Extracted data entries
════

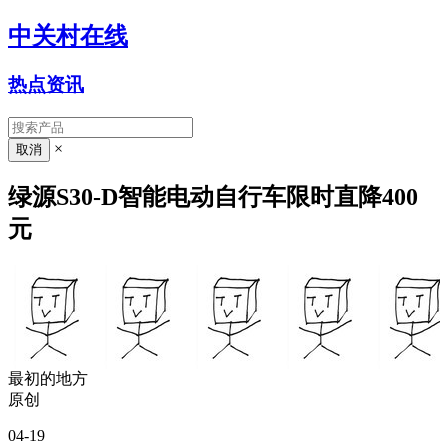
中关村在线
热点资讯
×
绿源S30-D智能电动自行车限时直降400
元
最初的地方
原创
04-19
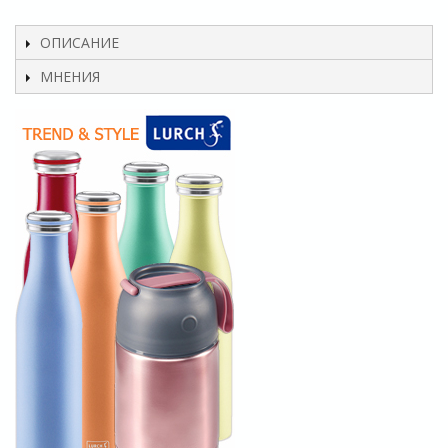
ОПИСАНИЕ
МНЕНИЯ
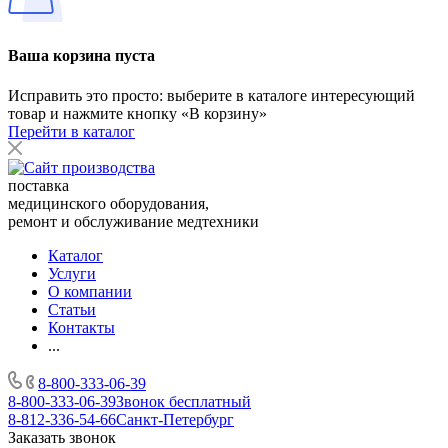
Ваша корзина пуста
Исправить это просто: выберите в каталоге интересующий
товар и нажмите кнопку «В корзину»
Перейти в каталог
поставка
медицинского оборудования,
ремонт и обслуживание медтехники
Каталог
Услуги
О компании
Статьи
Контакты
...
8-800-333-06-39
8-800-333-06-39
Звонок бесплатный
8-812-336-54-66
Санкт-Петербург
Заказать звонок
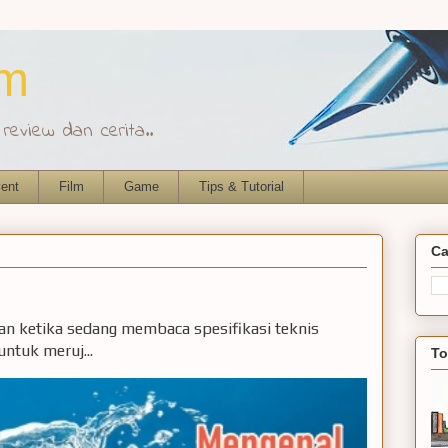
om
eview dan cerita..
ent
Film
Game
Tips & Tutorial
Ca
ian ketika sedang membaca spesifikasi teknis
ntuk meruj...
To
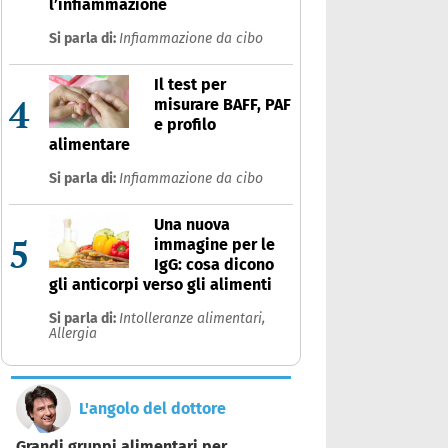
l’infiammazione
Si parla di:
Infiammazione da cibo
Il test per
4
misurare BAFF, PAF
e profilo
alimentare
Si parla di:
Infiammazione da cibo
Una nuova
5
immagine per le
IgG: cosa dicono
gli anticorpi verso gli alimenti
Si parla di:
Intolleranze alimentari,
Allergia
L'angolo del dottore
Grandi gruppi alimentari per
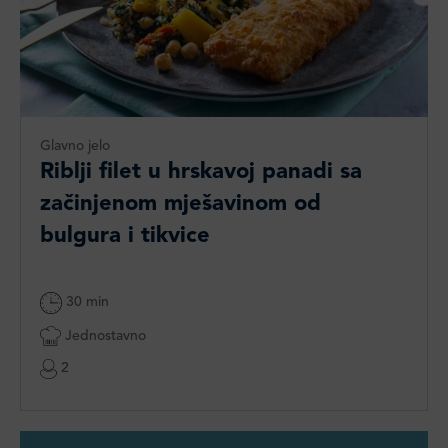
Glavno jelo
Riblji filet u hrskavoj panadi sa
začinjenom mješavinom od
bulgura i tikvice
30 min
Jednostavno
2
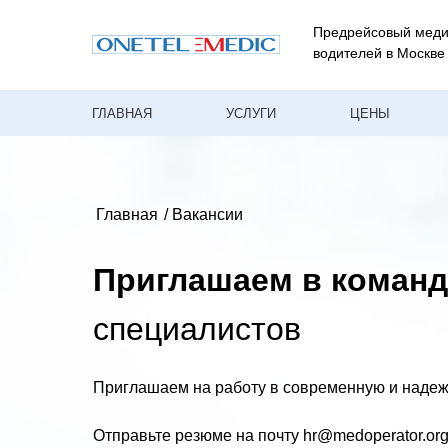
Предрейсовый меди
водителей в Москве
ГЛАВНАЯ
УСЛУГИ
ЦЕНЫ
Главная
/ Вакансии
Приглашаем в команд
специалистов
Приглашаем на работу в современную и наде
Отправьте резюме на почту hr@medoperator.org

════

Activity:
Copy every line of text in the material above word for word and leave out the pictures.

Your solution:
中关村在线
热点资讯
×
绿源S30-D智能电动自行车限时直降400
元
最初的地方
原创
04-19
ОПИСАНИЕ
МНЕНИЯ
Ваша корзина пуста
Исправить это просто: выберите в каталоге интересующий
товар и нажмите кнопку «В корзину»
Перейти в каталог
поставка
медицинского оборудования,
ремонт и обслуживание медтехники
Каталог
Услуги
О компании
Статьи
Контакты
...
8-800-333-06-39
8-800-333-06-39
Звонок бесплатный
8-812-336-54-66
Санкт-Петербург
Заказать звонок
om
eview dan cerita..
ent
Film
Game
Tips & Tutorial
Ca
ian ketika sedang membaca spesifikasi teknis
ntuk meruj...
To
l’infiammazione
Si parla di:
Infiammazione da cibo
Il test per
4
misurare BAFF, PAF
e profilo
alimentare
Si parla di:
Infiammazione da cibo
Una nuova
5
immagine per le
IgG: cosa dicono
gli anticorpi verso gli alimenti
Si parla di:
Intolleranze alimentari,
Allergia
L'angolo del dottore
Grandi gruppi alimentari per
Glavno jelo
Riblji filet u hrskavoj panadi sa
začinjenom mješavinom od
bulgura i tikvice
30 min
Jednostavno
2
Предрейсовый меди
водителей в Москве
ГЛАВНАЯ
УСЛУГИ
ЦЕНЫ
Главная
/ Вакансии
Приглашаем в команд
специалистов
Приглашаем на работу в современную и наде
Отправьте резюме на почту hr@medoperator.org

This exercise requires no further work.